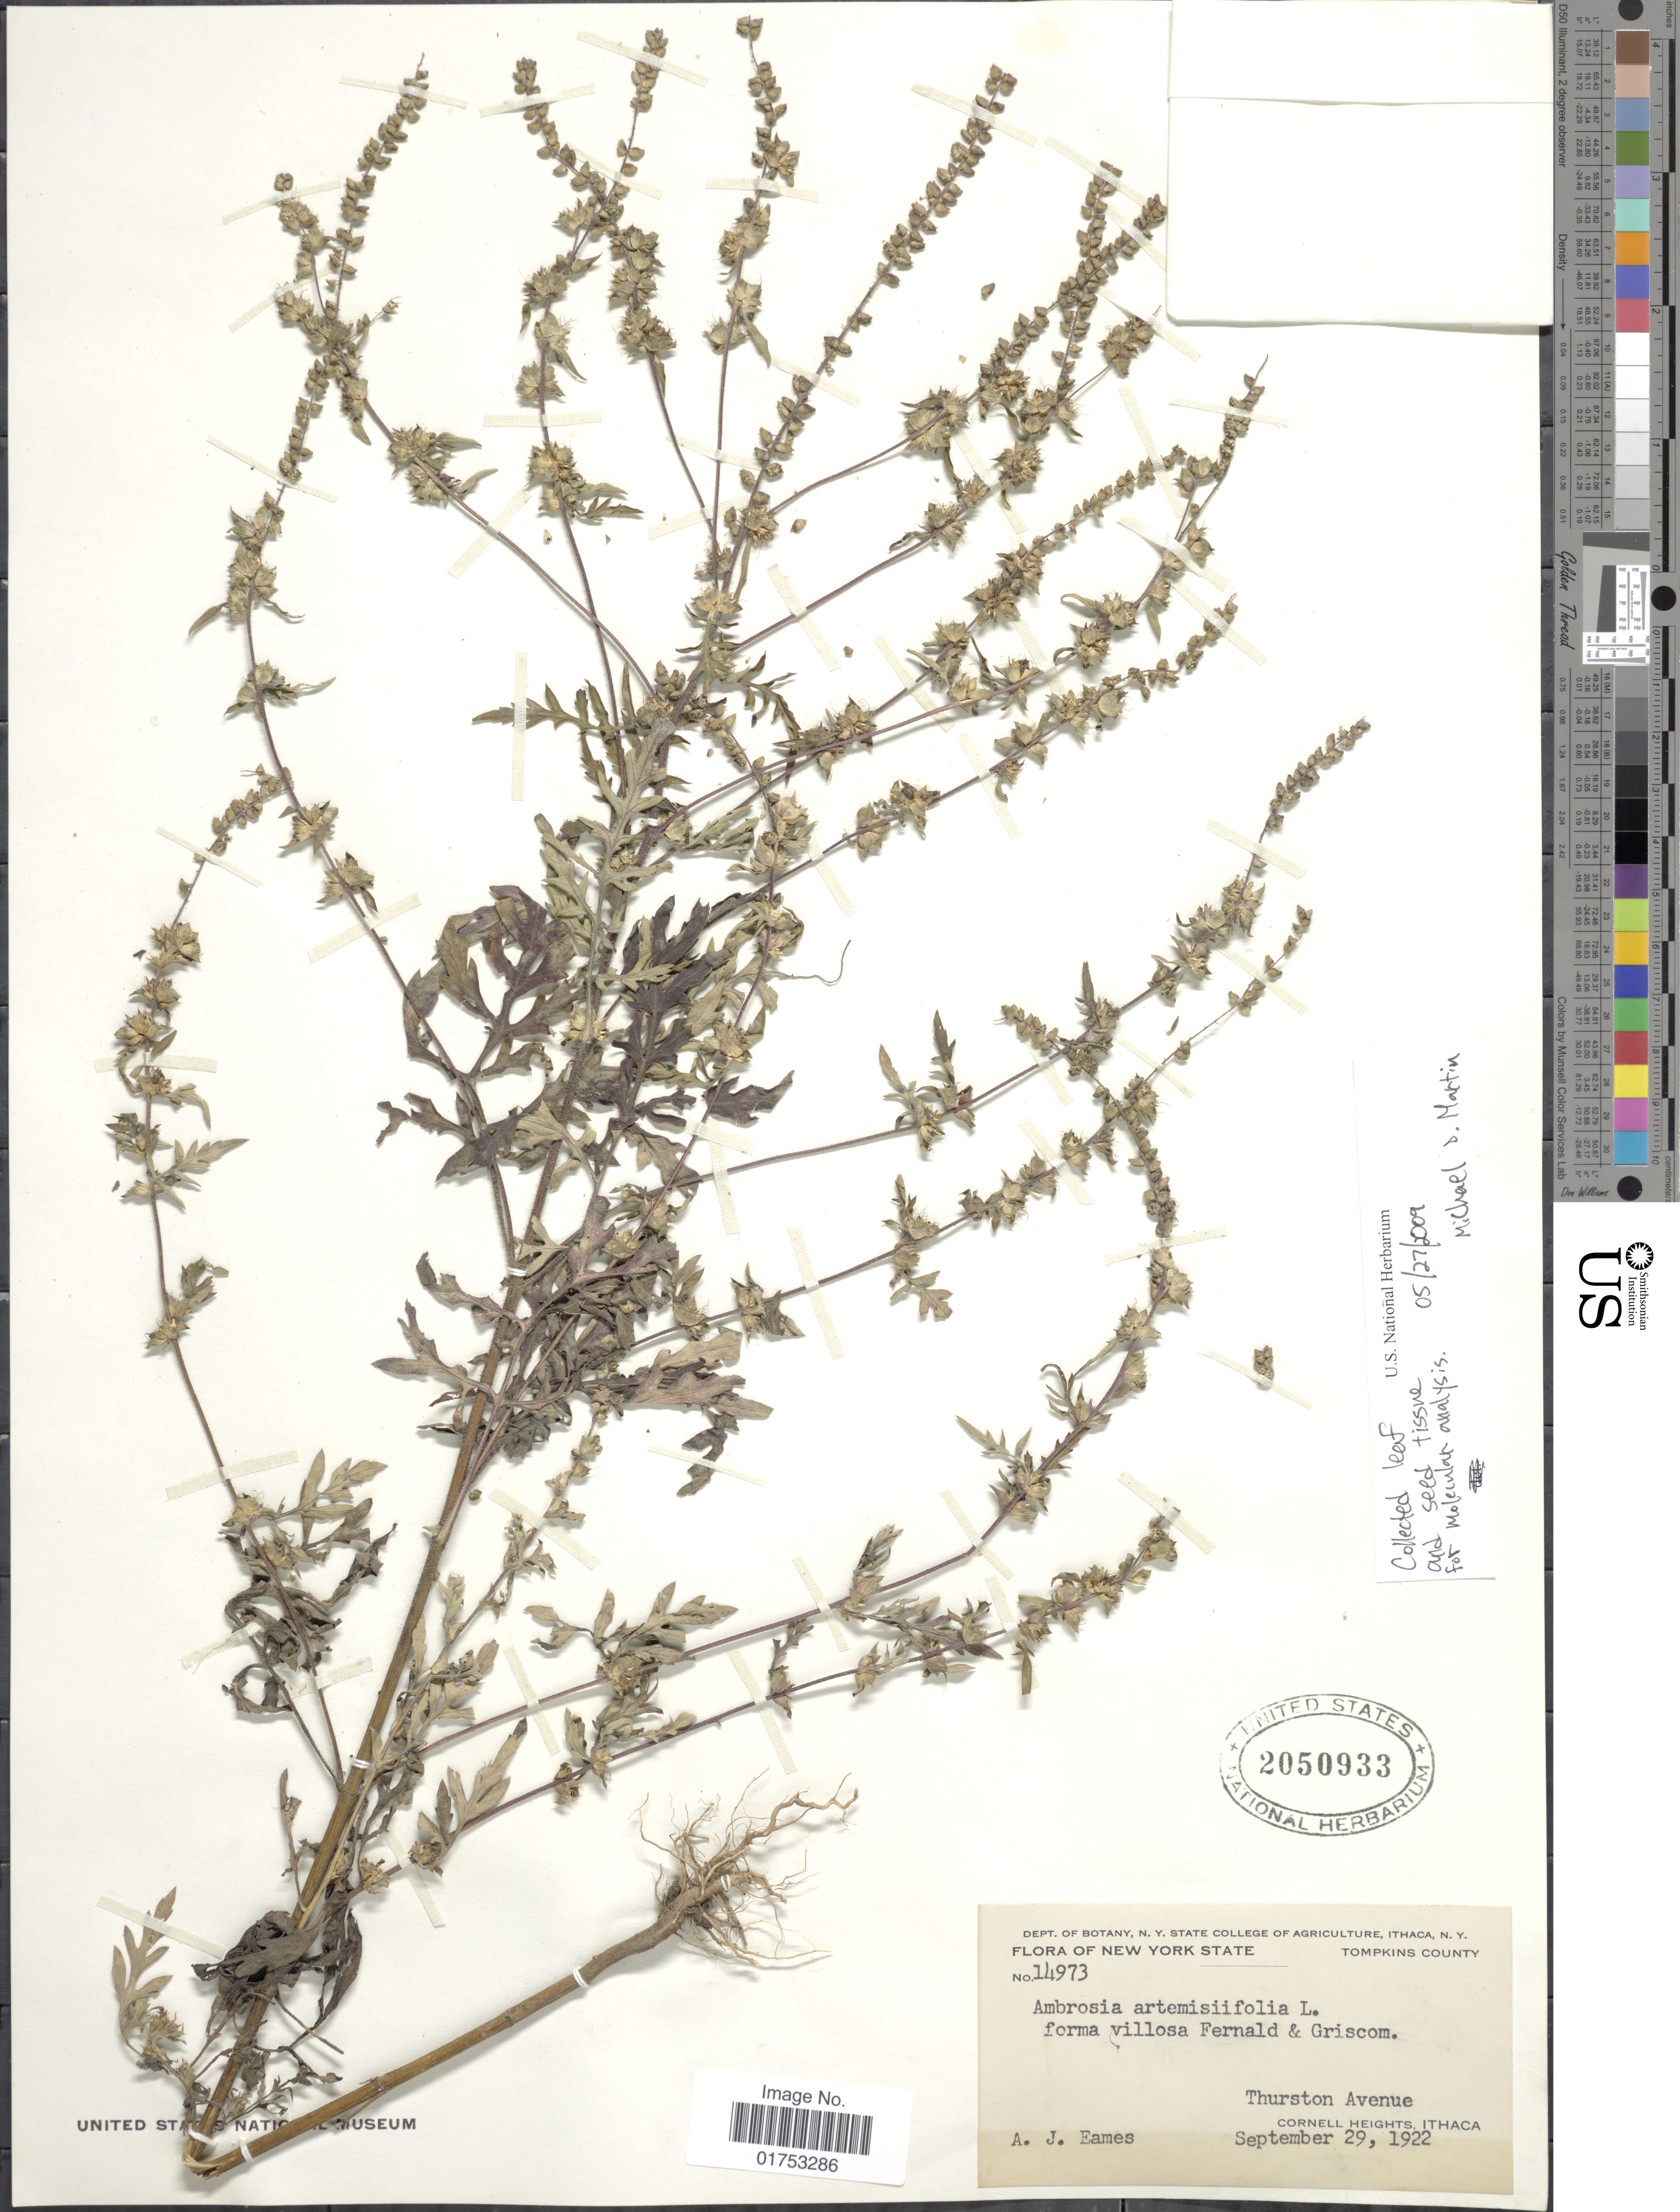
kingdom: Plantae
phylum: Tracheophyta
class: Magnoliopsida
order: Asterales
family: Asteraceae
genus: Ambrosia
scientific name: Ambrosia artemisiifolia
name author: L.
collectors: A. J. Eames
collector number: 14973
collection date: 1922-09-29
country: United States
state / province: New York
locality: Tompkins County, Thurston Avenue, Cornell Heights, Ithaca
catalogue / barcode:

• • • • • • •

Copy every line of the material above verbatim, leaving out the picture.

=== Task result ===
kingdom: Plantae
phylum: Tracheophyta
class: Magnoliopsida
order: Asterales
family: Asteraceae
genus: Ambrosia
scientific name: Ambrosia artemisiifolia
name author: L.
collectors: A. J. Eames
collector number: 14973
collection date: 1922-09-29
country: United States
state / province: New York
locality: Tompkins County, Thurston Avenue, Cornell Heights, Ithaca
catalogue / barcode:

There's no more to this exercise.